[Start of section]

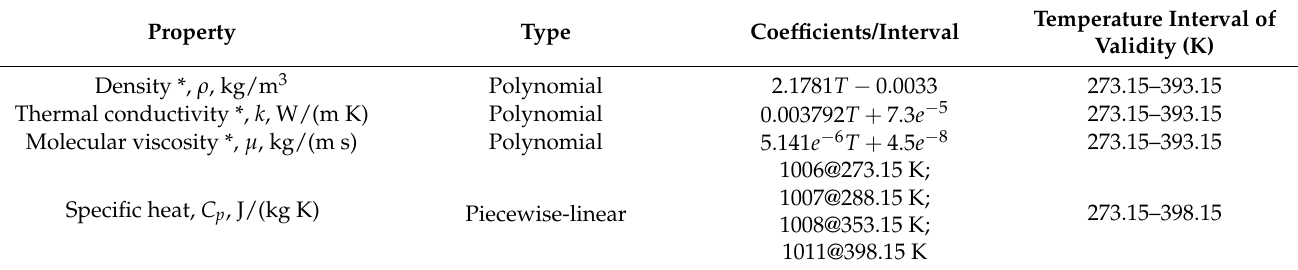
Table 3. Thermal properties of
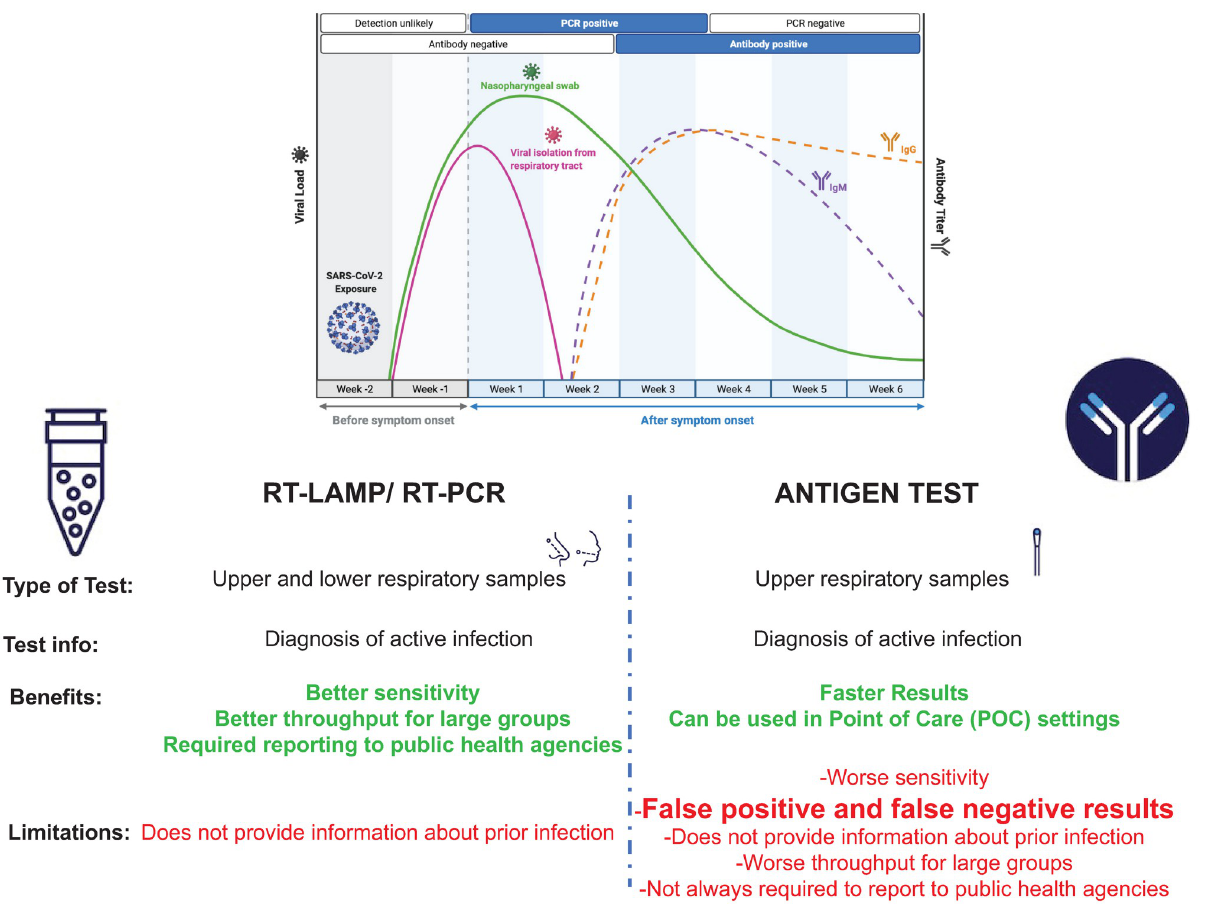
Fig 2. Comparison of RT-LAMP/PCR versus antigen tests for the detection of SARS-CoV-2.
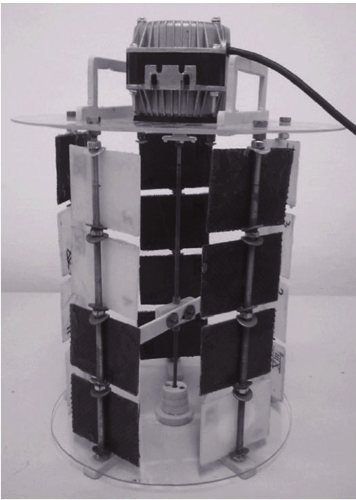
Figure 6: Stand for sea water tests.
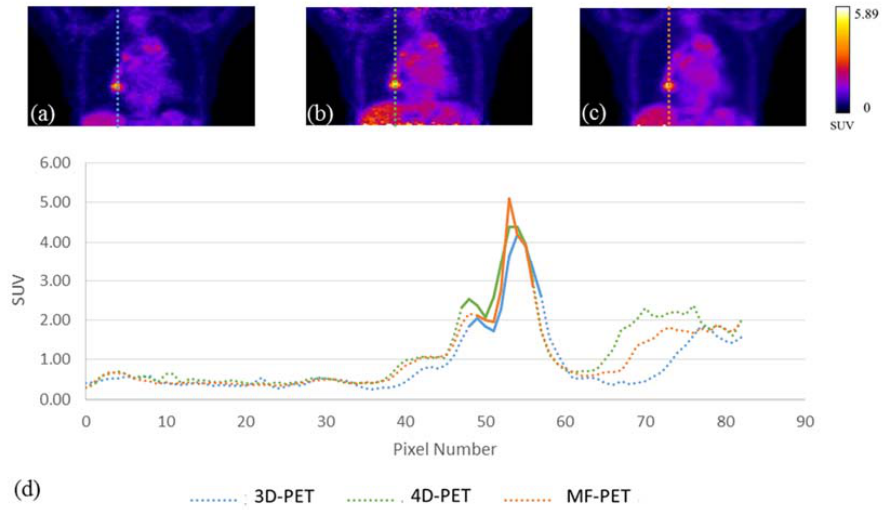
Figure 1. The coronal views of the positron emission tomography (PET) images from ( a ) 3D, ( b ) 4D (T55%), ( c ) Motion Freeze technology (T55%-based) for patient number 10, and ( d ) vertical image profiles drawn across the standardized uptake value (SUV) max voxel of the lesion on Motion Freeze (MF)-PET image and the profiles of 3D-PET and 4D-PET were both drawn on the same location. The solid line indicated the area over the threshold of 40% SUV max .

[End of section]

EXERCISE DESCRIPTION: Which lines of the data include the word "tests"? Copy each one.

OUTPUT OF THE TASK:
Fig 2. Comparison of RT-LAMP/PCR versus antigen tests for the detection of SARS-CoV-2.
Figure 6: Stand for sea water tests.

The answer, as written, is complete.